For the appellant, David T. Wilentz, attorney-general, and Robert Peacock, assistant attorney-general.
For the respondent, George S. Hobart.
The facts are fully stated, and the pertinent statutory provisions quoted, in the opinion of the Supreme Court. We concur in the view expressed by that court, that the particular sale involved in the case, and the class of sales to which it belongs, are not within the purview of the statute. The statutory definition of optometry, quoted at page 293 of 113 N.J.L., expressly rests not on sale of lenses, or similar aids to the eye, but on examination of the human eye itself by objective or subjective means, or both. Nothing savoring of an examination was made in this case; and all assistance, even in choosing a glass, was refused.
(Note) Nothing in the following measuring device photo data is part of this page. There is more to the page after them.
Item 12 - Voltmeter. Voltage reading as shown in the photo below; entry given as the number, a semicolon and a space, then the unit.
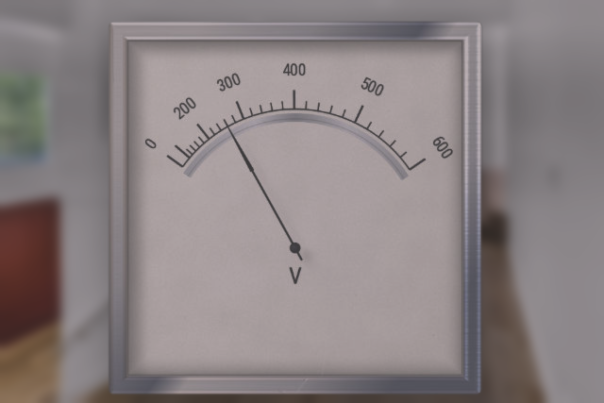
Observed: 260; V
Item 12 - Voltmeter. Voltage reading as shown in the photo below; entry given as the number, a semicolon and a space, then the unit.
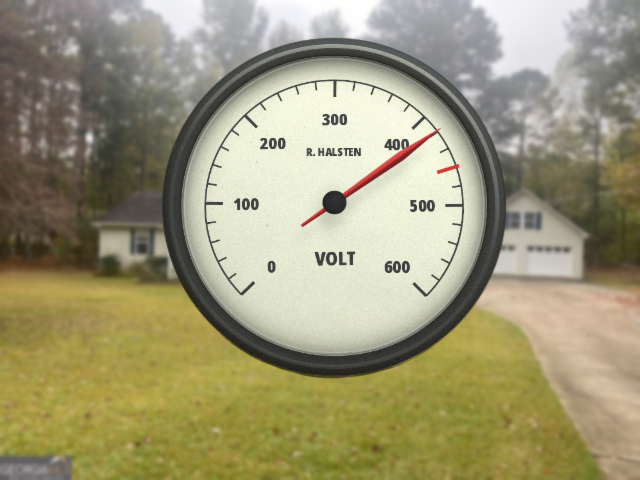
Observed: 420; V
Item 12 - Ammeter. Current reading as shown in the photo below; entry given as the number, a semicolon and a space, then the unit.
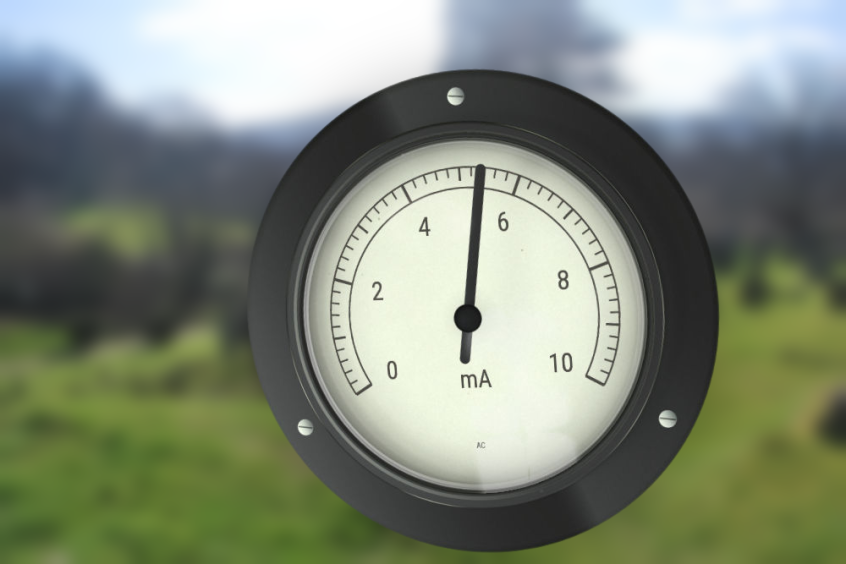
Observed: 5.4; mA
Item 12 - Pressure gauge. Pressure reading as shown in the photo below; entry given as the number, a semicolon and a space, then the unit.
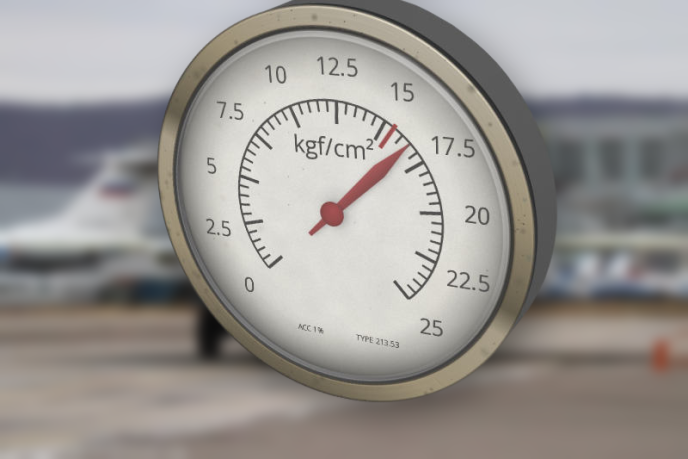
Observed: 16.5; kg/cm²
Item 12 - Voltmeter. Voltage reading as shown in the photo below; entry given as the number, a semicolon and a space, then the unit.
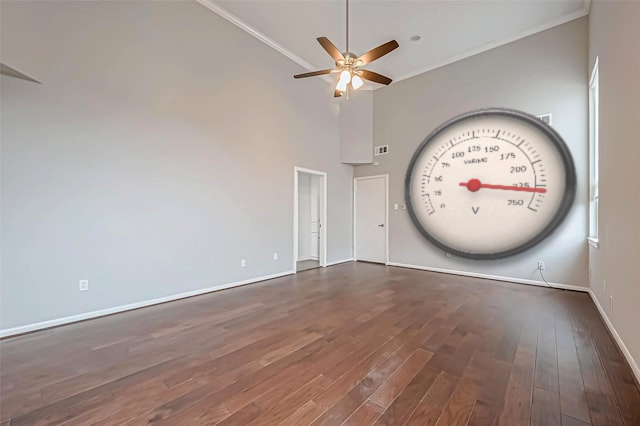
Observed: 230; V
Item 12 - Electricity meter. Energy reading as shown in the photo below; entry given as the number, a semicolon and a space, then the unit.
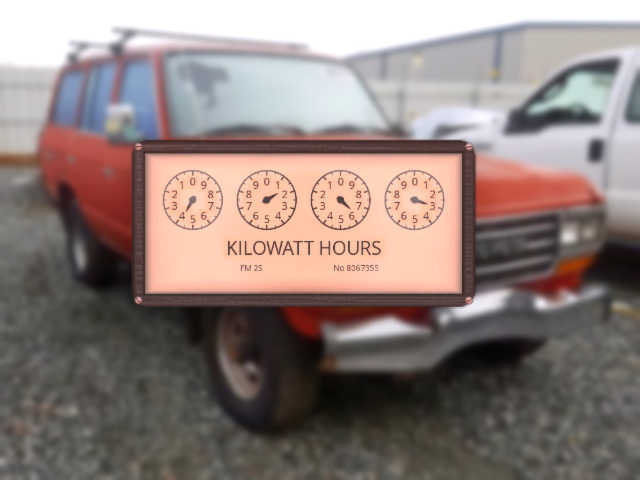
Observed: 4163; kWh
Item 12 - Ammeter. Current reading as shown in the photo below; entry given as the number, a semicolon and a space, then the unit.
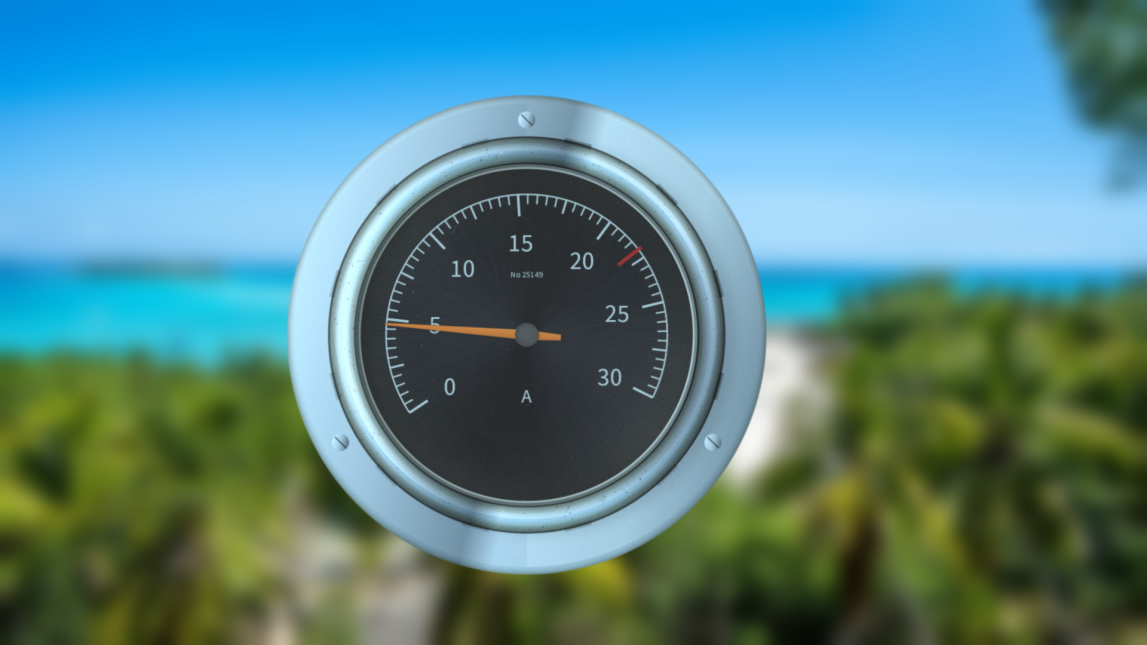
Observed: 4.75; A
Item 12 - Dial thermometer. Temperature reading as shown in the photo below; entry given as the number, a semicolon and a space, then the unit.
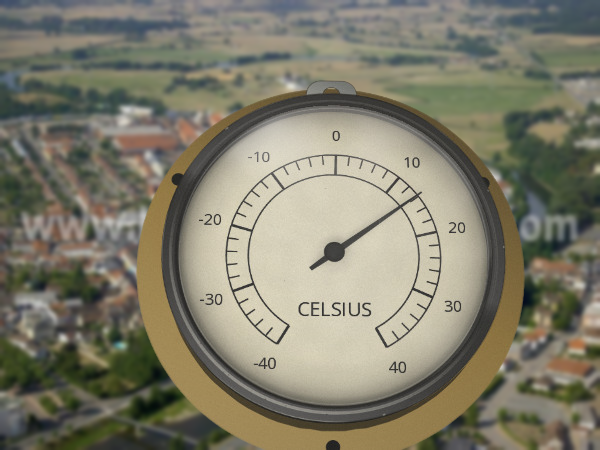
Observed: 14; °C
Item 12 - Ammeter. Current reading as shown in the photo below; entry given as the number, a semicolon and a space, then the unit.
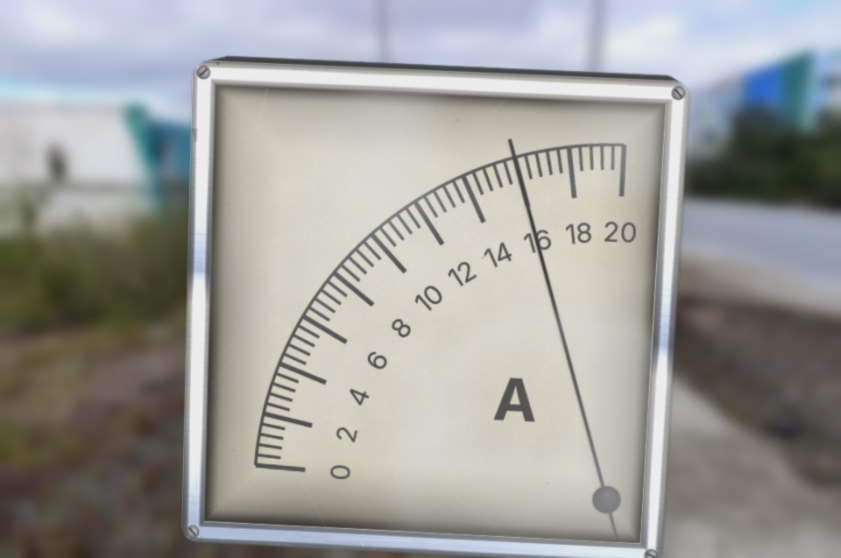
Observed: 16; A
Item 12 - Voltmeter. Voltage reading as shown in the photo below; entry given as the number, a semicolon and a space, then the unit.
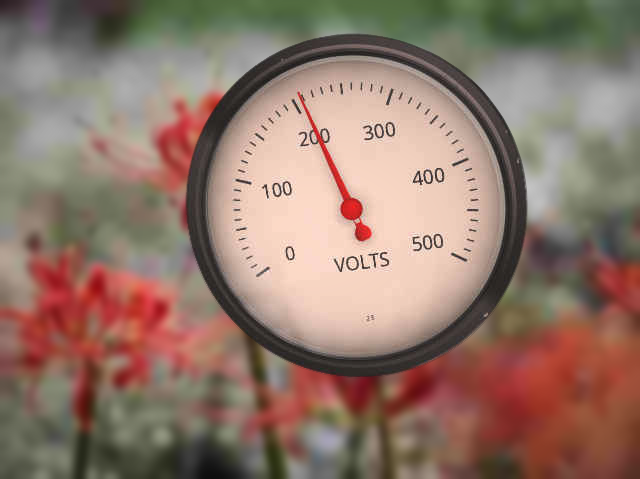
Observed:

We concur in the view that the proviso relating to sale of toy plain glasses, smoked glasses, and the like, is ineffective to bring into the purview of the act the mere sale, without more, of spectacle frames with lenses therein, labeled according to strength. As well might be included reading glasses with handles, opera glasses and other binoculars, telescopes, microscopes and the like, all of which are to assist the eye and augment vision.
This result makes it unnecessary to consider the constitutional question discussed in the Supreme Court, although nothing adverse to the views of that court thereon is now intimated.
The Supreme Court reversed the District Court judgment and remanded the case to that court for further proceedings. But as the facts were stipulated in the District Court and likewise expressly found by that court, such finding had the force of a special verdict, and under the recognized practice in such cases, final judgment in favor of respondent-prosecutor
should have been entered in the Supreme Court. Smith v. Ocean Castle, 59 N.J.L. 198; Elwood v. Smith, 104 Id. 248, and cases cited; affirmed, 105 Id. 236. With this exception, the judgment of the Supreme Court is affirmed, with direction to that court itself to enter final judgment in favor of the prosecutor. Whether that judgment should carry costs, is a point not argued here, and not considered. The Supreme Court case of Board of Tenement House Supervision v. Schlechter, 83 Id. 88, and cognate cases, appear to be relevant. however.
For affirmance -- THE CHANCELLOR, PARKER, LLOYD, CASE, BODINE, DONGES, PERSKIE, VAN BUSKIRK, HETFIELD, DEAR, WELLS, WOLFSKEIL, RAFFERTY, JJ. 13.